Working with (larger) datasets means collecting, storing and managing the data and moving it around to different applications. The data then accumulates (builds mass) and attracts services and applications which need to be close to the data to improve the latency and throughput and high leverage bandwidth. As more data collects and grows at a specific location / a central data store (on-premises or co-located), the process accelerates to the point where it’s difficult or impossible to move data and applications anywhere else. This affects workflows, creates higher costs, and results in lower system performance and management overheads.
The term for this cumbersome, dragging effect of a central store data of costly, challenging to manage data on a business was, therefore, first dubbed ‘data gravity’ by IT researcher Dave McCrory in 2010.
So-called ‘artificial’ data gravity can also occur when attractive forces are created through indirect or outside influence, such as costs, throttling, specialisation, legislation, or usage.
For example:
– With cloud storage, although the cloud allows fast scalability, large and growing datasets stored there also attract analytics and applications, and more cloud storage egress fees (charged when applications write data out to the network or repatriate data back to the on-premises environment).
– Usage, e.g. Dropbox charges each user for the use of Shared Data (Artificial Usage), so each person pays for the data consuming their storage, but Dropbox only stores and directs authorised users to a single copy.
Therefore, artificial data gravity is a product of cloud services’ financial models, not technology.
Ways in which businesses and organisations can try to tackle data gravity challenges include:
– Separating data storage by utilising event-driven architectures.
– Investing in new storage solutions, e.g. solid-state storage or tiering and storage management tools.
– Using hyper-converged systems, i.e. consolidating resources and reducing costs by combining computing, storage, networking, and management in one unified system. This, however, can have scalability challenges.

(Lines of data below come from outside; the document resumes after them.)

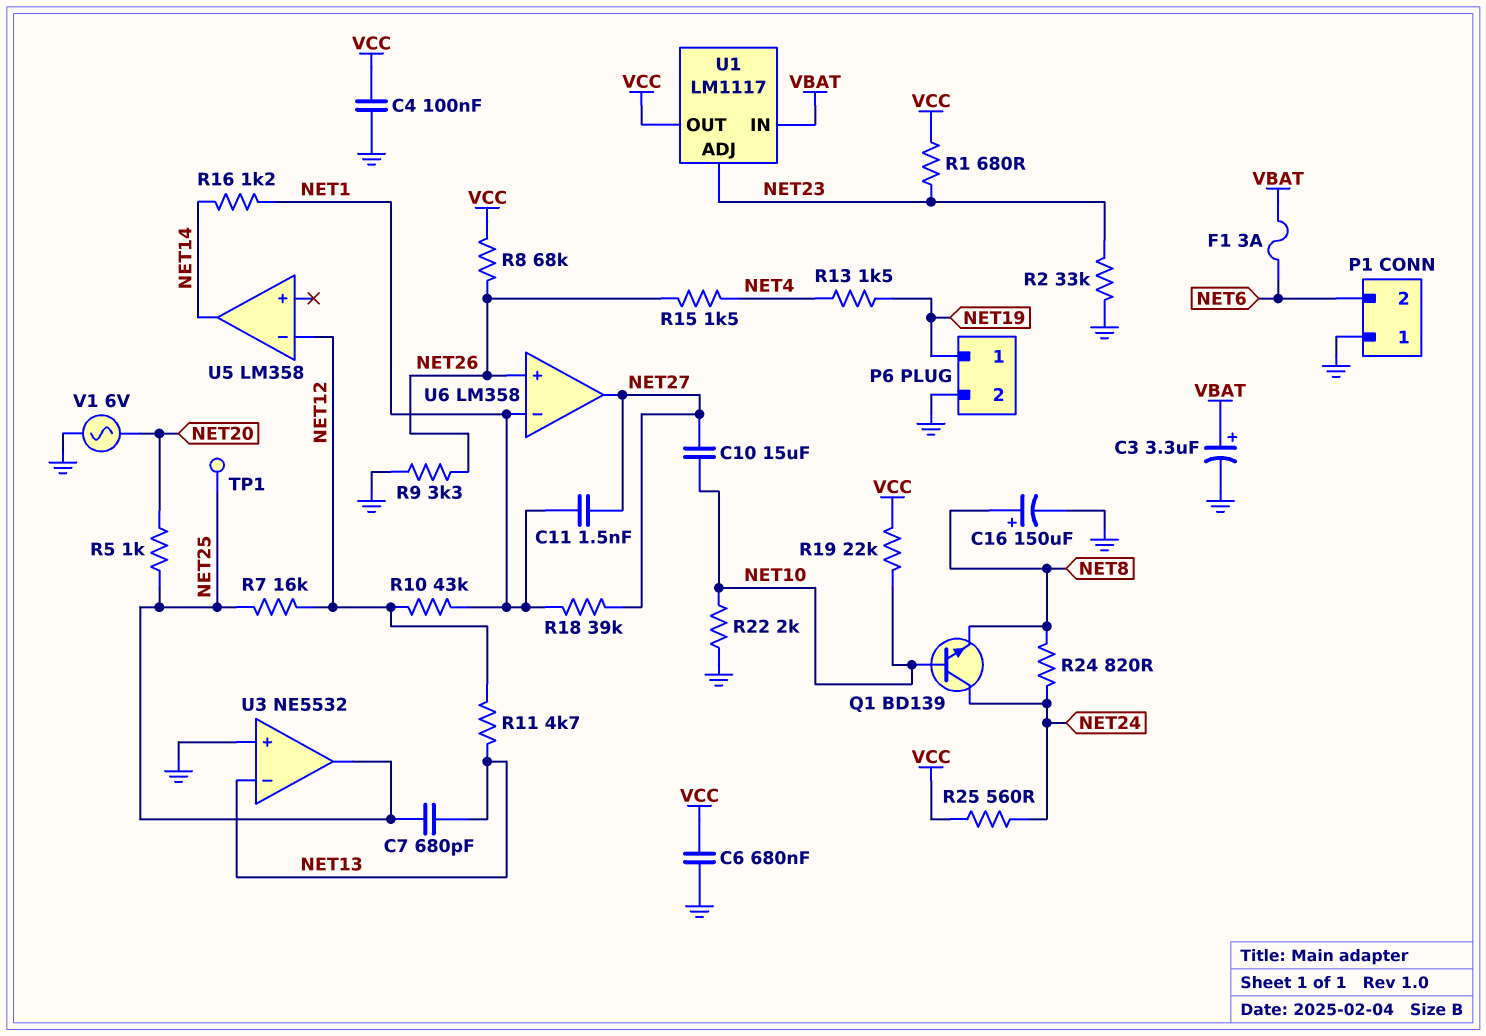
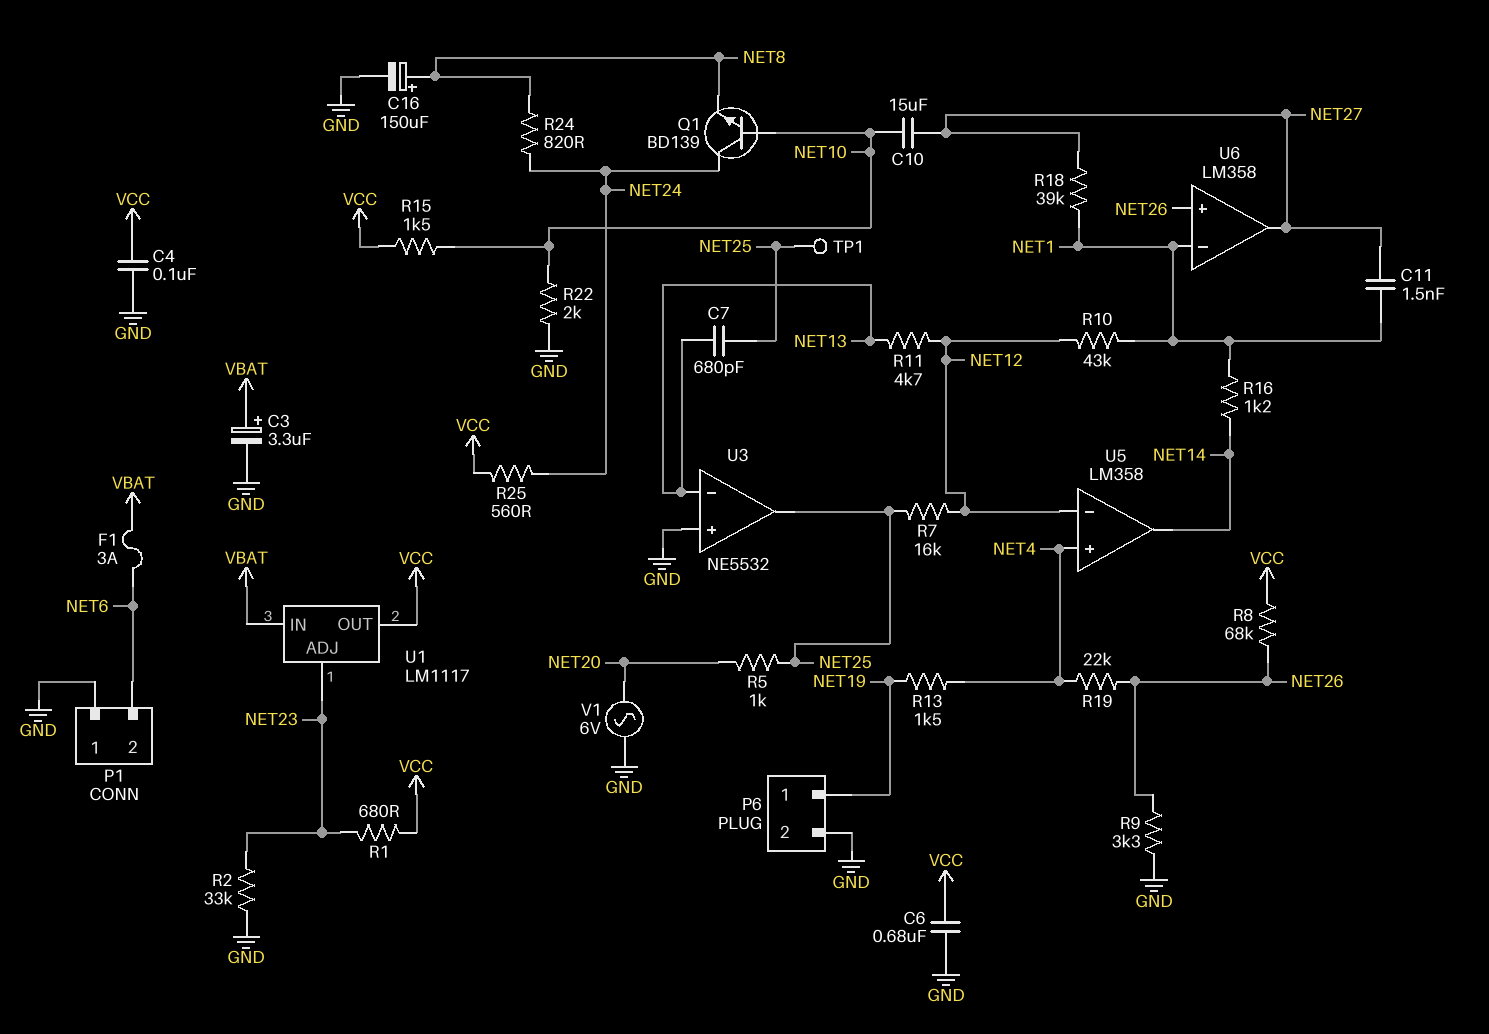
R15: 1.5k (NET4, NET26) -> 1.5k (NET10, VCC)
R19: 22k (NET10, VCC) -> 22k (NET4, NET26)
U5 pin in+: none -> NET4

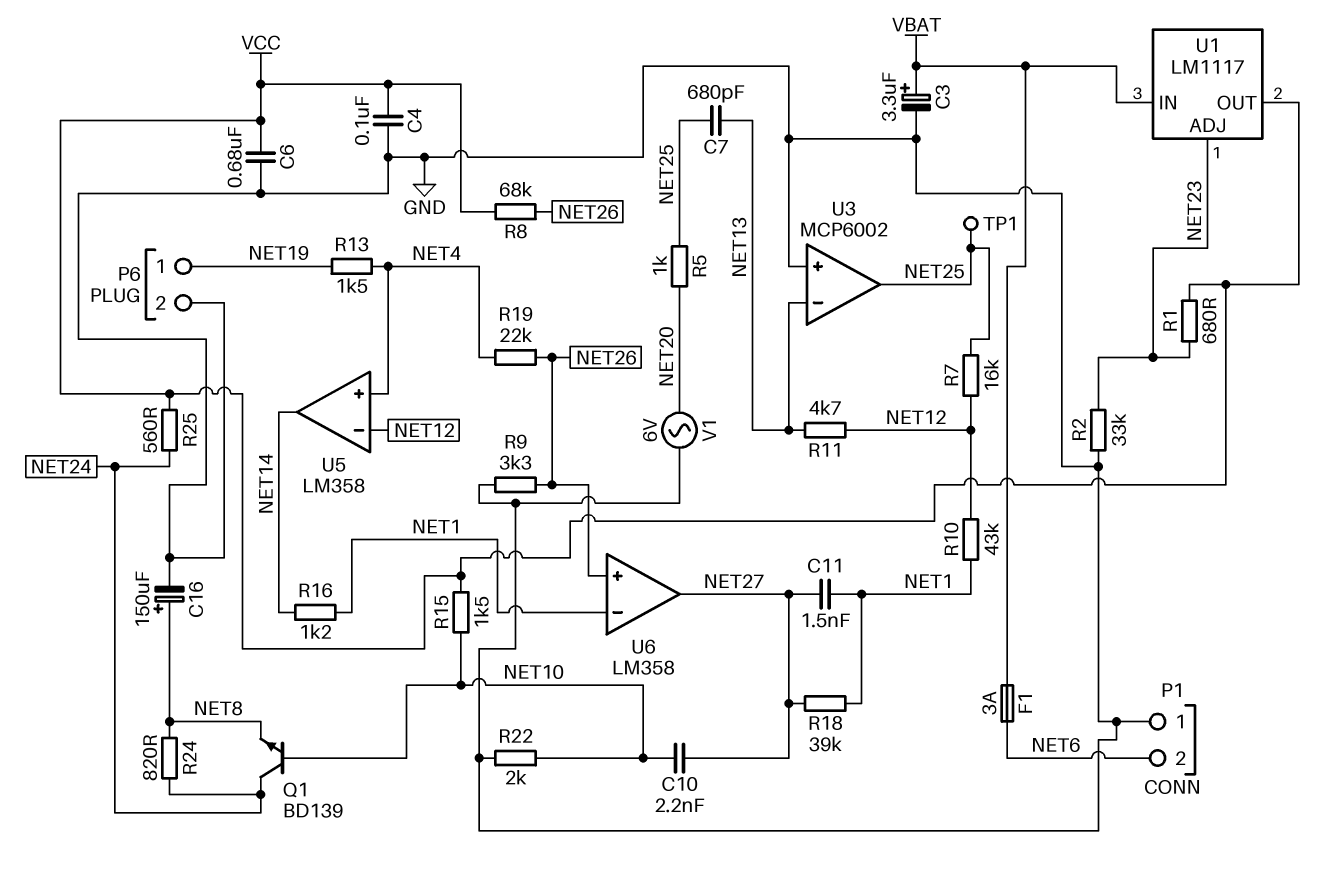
C10: 15uF (NET10, NET27) -> 2.2nF (NET10, NET27)
U3: NE5532 -> MCP6002

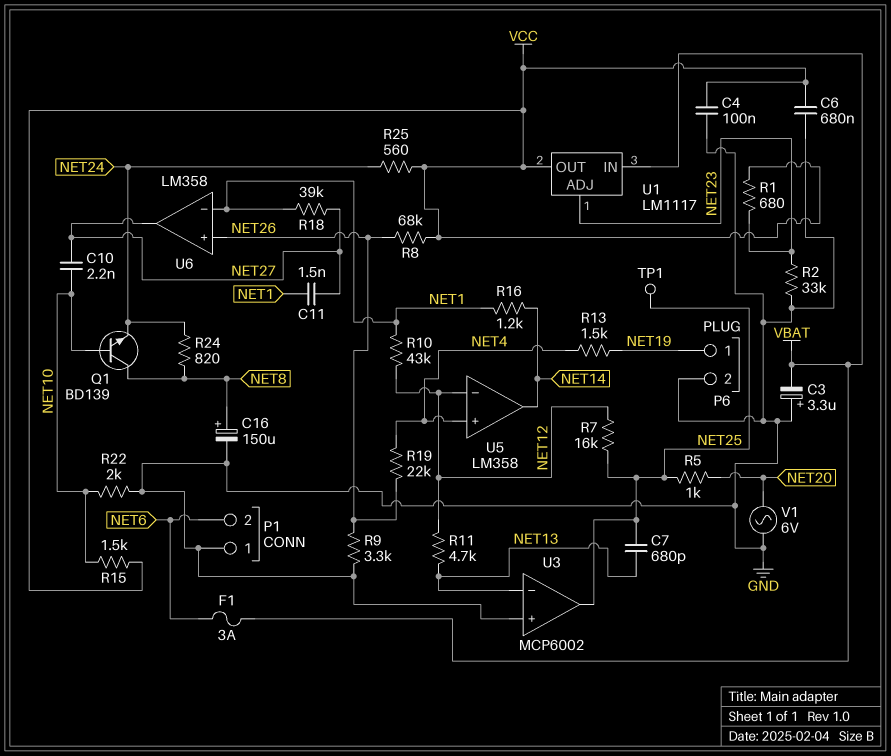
C3: 3.3uF (plus VBAT, minus GND) -> 3.3uF (plus GND, minus VBAT)
Q1: NPN BD139 (B NET10, C NET24, E NET8) -> NPN BD139 (B NET10, C NET8, E NET24)

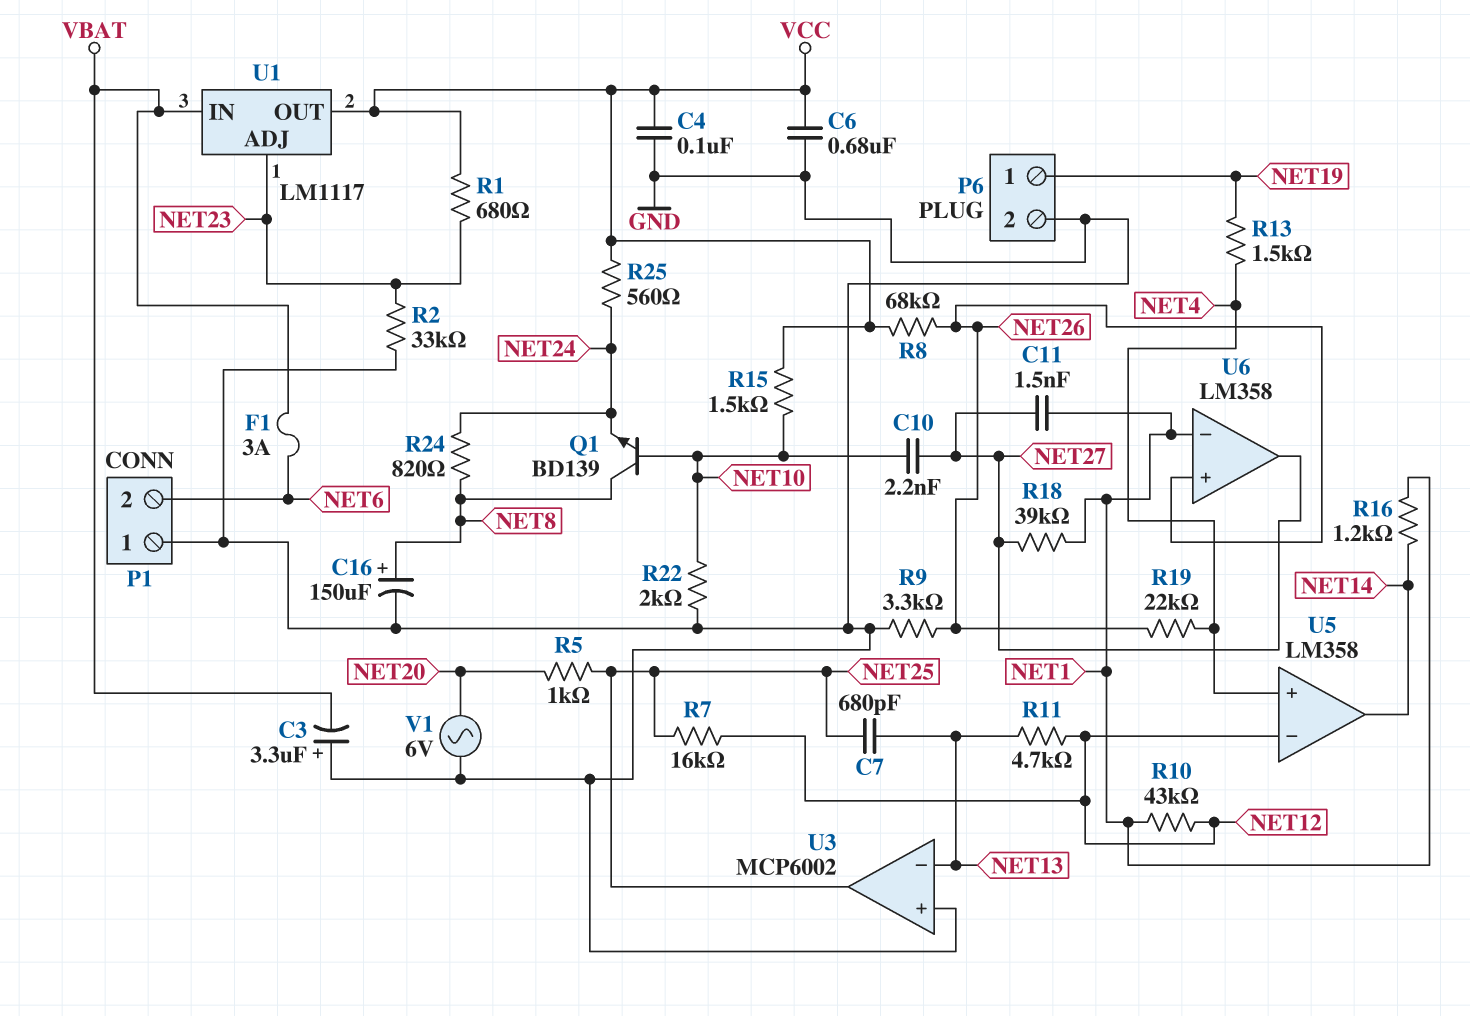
TP1: test point (NET25) -> none

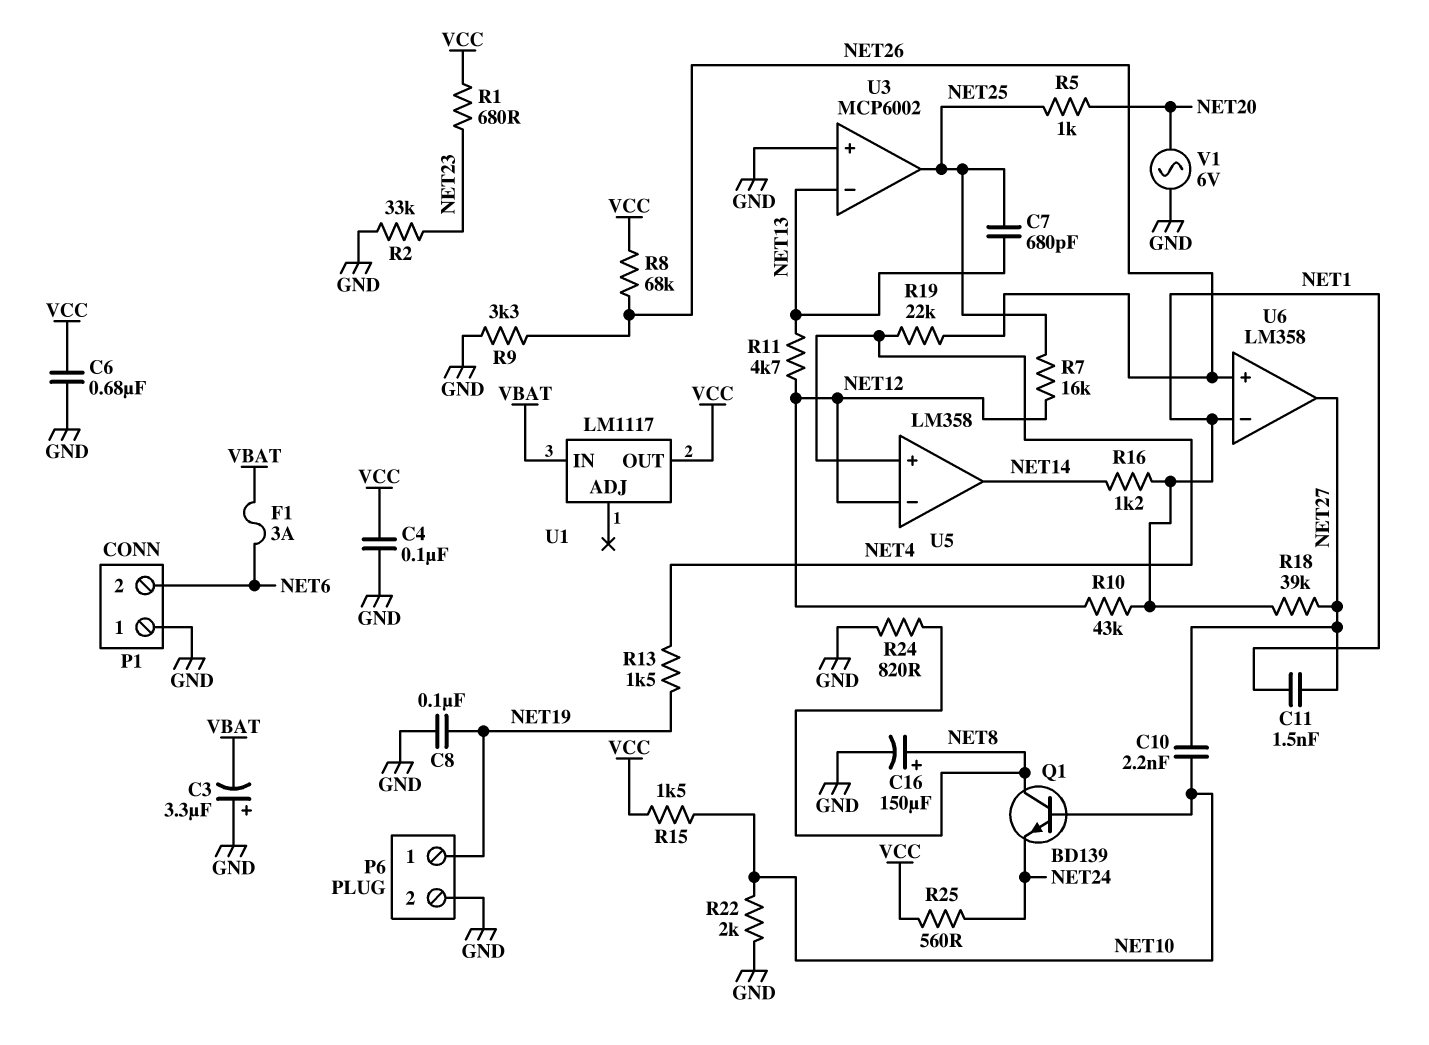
C8: none -> 100nF (GND, NET19)
R24: 820 (NET8, NET24) -> 820 (GND, NET8)
U1 pin ADJ: NET23 -> none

– Using cloud-based solutions. This can require using Cloud Architects (cloud management specialists), Cloud-native applications such as Amazon QuickSight, or cloud gateways and cloud-native technologies (container-based environments), e.g., object storage.
– Opting for a multi-cloud strategy (to reduce vendor dependency), using cloud-native storage tiers, e.g. on AWS, Google Cloud, and Azure and matching them to the performance and access frequency of different types of data processing.
– Scaling public cloud computing for batch processes and large-scale analysis.
– Closely monitoring costs to ensure there are no data gravity cost hotspots.
– Making greater use of analytics (analysing data at the edge) and developing better data management and governance strategies.
For businesses that collect large amounts of datasets, managing that data in a cost-effective way and in a way that maintains workflow is a severe issue. Keeping a close eye on costs and analytics, making better, smarter use of the cloud, taking specialist cloud advice, and using cloud-native applications are some ways businesses can avoid falling victim to the effects of costly and cumbersome data gravity. Although a proportion of the data collected may generate value for businesses, too much data in one location can reduce that value by attracting costs and creating an issue that can affect competitiveness. Recognising and understanding what data gravity is and how it occurs, coupled with more of a focus on data management and planning, can prevent data gravity problems in the future.